Way down in the Appalachian backwoods, past the place where GPS gives up and banjos start playin’ on their own, lived two brothers who weren’t born normal. Not even close. Boner and Skinner McCoy were the kind of boys that made possums cross the road just to avoid eye contact.

They lived in a shack made of license plates, deer antlers, and one suspiciously intact vending machine. Their mama, Big Mabel McCoy, had birthed ‘em both during a thunderstorm while wrestling a bobcat off the roof. Folks say the lightning struck twice—once for each boy—and that’s why they came out “touched.”

Boner, the elder by six minutes and a yelp, had the uncanny ability to remove every bone from an animal without layin’ a finger on it. One glare from Boner and a squirrel’d collapse into a puddle of meat like a jelly donut with legs.

Skinner, the younger, could skin anything with a whistle and a wink. Didn’t matter if it was a rabbit, a raccoon, or a full-grown hog—he’d hum a tune and the hide would fly off like it owed him money.

Together, they were the pride of Possum Snout. The terror of taxidermists. The bane of barbecue competitions. And the reason Granny McCoy kept a shotgun loaded with pork chops—just in case.

One fine Tuesday, Boner and Skinner were sittin’ on their porch, sippin’ moonshine from a boot and watchin’ a chicken try to climb a tree.

“Skinner,” Boner said, squintin’ at the horizon, “I reckon we’re outta meat.”

Skinner nodded, tossin’ a skinned banana peel at a passing goat. “Ain’t had nothin’ but squirrel jerky and raccoon nuggets for three days.
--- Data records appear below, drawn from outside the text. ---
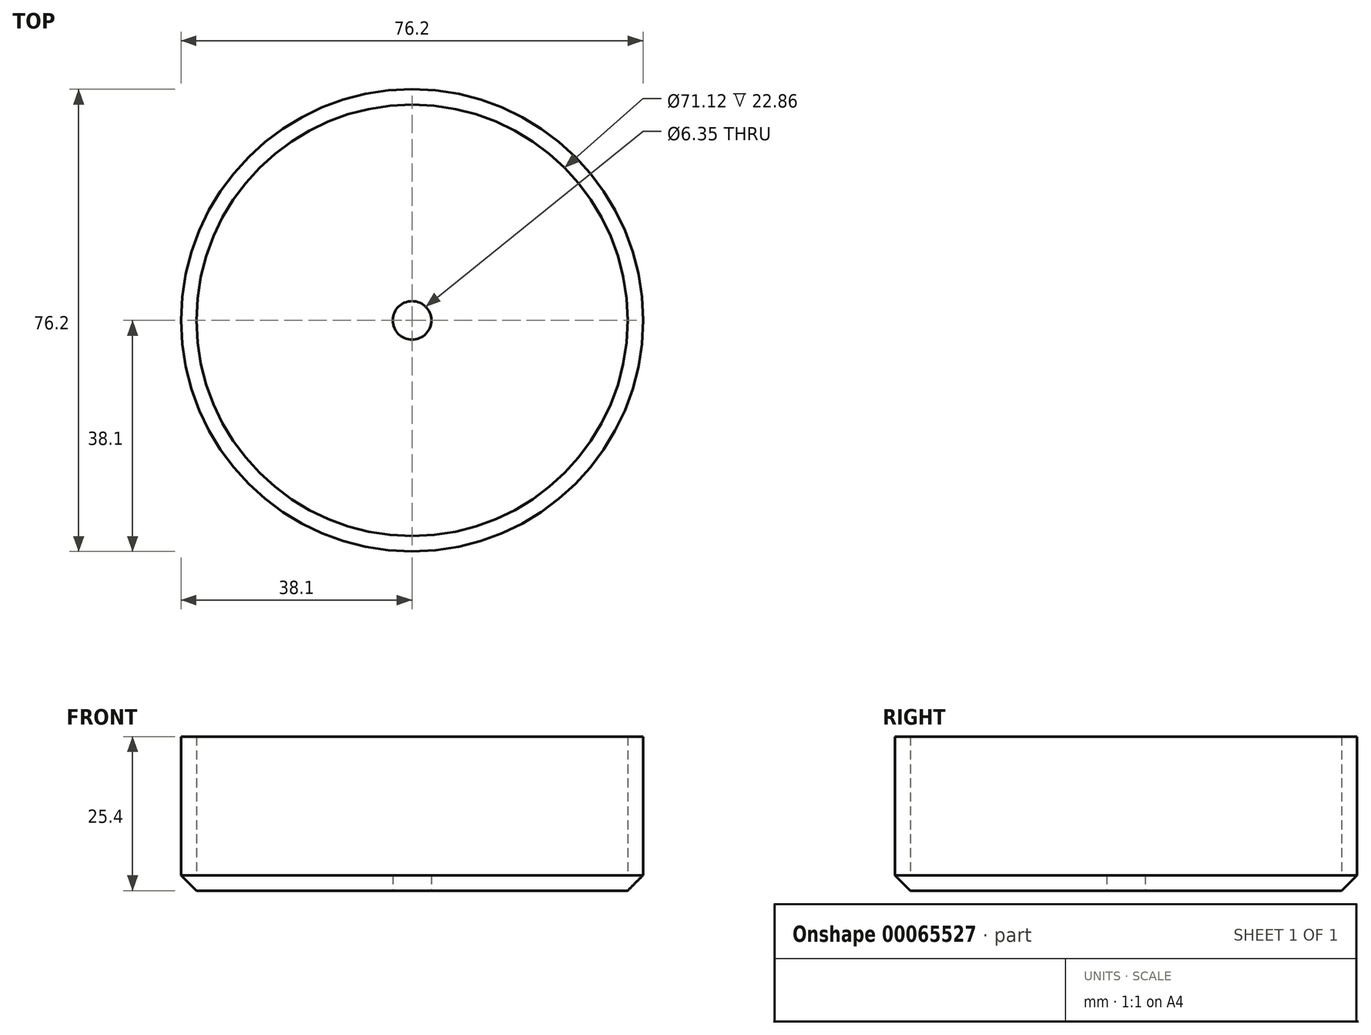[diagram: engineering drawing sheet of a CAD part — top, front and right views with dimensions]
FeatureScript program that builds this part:
annotation { "Feature Type Name" : "Feature", "Feature Type Description" : "" }
export const myFeature = defineFeature(function(context is Context, id is Id, definition is map)
    precondition{}
    {
        {
            var Q0;
            Q0=qCreatedBy(makeId("Top.planeOp"),FACE);
            var sketch = newSketch(context, id + "F0", { "sketchPlane" : qUnion([Q0])});
            skCircle(sketch, "E0", {"center": v(0, 0) * mm, "radius": 38.1 * mm});
            skSolve(sketch);
        }
        {
            var Q0;
            Q0 = qSketchRegion(id + "F0", true);
            extrude(context, id + "F1", {"entities" : qUnion([Q0]), "depth" : 25.4 * mm});
        }
        {
            var Q0;
            Q0=makeQuery(id+"F1.opExtrude","CAP_FACE",FACE,{"disambiguationData":[OSD([sQuery(id+"F0.wireOp",EDGE,"E0")])],"isStart":false});
            shell(context, id + "F2", {"entities" : qUnion([Q0]), "thickness" : 2.54 * mm});
        }
        {
            var Q0;
            Q0=makeQuery(id+"F1.opExtrude","CAP_FACE",FACE,{"disambiguationData":[OSD([sQuery(id+"F0.wireOp",EDGE,"E0")])],"isStart":true});
            chamfer(context, id + "F3", {"entities" : qUnion([Q0]), "width" : 2.54 * mm, "tangentPropagation" : true});
        }
        {
            var Q0;
            Q0=makeQuery(id+"F1.opExtrude","CAP_FACE",FACE,{"disambiguationData":[OSD([sQuery(id+"F0.wireOp",EDGE,"E0")])],"isStart":true});
            var sketch = newSketch(context, id + "F4", { "sketchPlane" : qUnion([Q0])});
            skPoint(sketch, "E1", {"position": v(0, 0) * mm});
            skSolve(sketch);
        }
        {
            var Q0;
            Q0=sQuery(id+"F4.wireOp",VERTEX,"E1");
            var Q1;
            Q1=makeQuery(id+"F1.opExtrude","SWEPT_BODY",BODY,{"disambiguationData":[OSD([sQuery(id+"F0.wireOp",EDGE,"E0")])]});
            hole(context, id + "F5", {"style" : HoleStyle.SIMPLE, "holeDiameter" : 6.35 * mm, "endStyle" : HoleEndStyle.THROUGH, "locations" : qUnion([Q0]), "scope" : qUnion([Q1])});
        }
    });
I’m startin’ to hallucinate gravy.”

That’s when they heard it: a low, majestic grunt echoing through the valley like a pig reciting Shakespeare.

“Wild hog,” whispered Boner.

“Big one,” confirmed Skinner, already unbuttoning his skinning shirt.

They grabbed their gear: a flashlight duct-taped to a rake, a bucket of possum grease, and Granny’s emergency moonshine flask labeled “DO NOT DRINK (unless you’re fightin’ God).”

They tracked the hog through the woods, following a trail of broken branches, hoofprints, and one very confused raccoon wearing lipstick.

Then they saw it.

The hog was massive. Bigger than a Buick. Covered in mud, rage, and what appeared to be a stolen lawn chair strapped to its back. It snorted like a freight train and glared at the brothers with the intensity of a preacher who just found out the communion wine was grape soda.

Boner squinted. Skinner whistled.

The air shimmered. The hog paused mid-charge. Its eyes crossed. Its knees buckled.

WHUMP.

It hit the ground like a sack of wet laundry. Boneless. Skinless. Just a pile of steaming, majestic pork.

Skinner poked it with a stick. “You reckon it’s mad?”

Boner shrugged. “Hard to tell without a face.”

They dragged the meat back to the shack, where Granny turned it into stew, jerky, and a surprisingly elegant meat sculpture of Elvis Presley.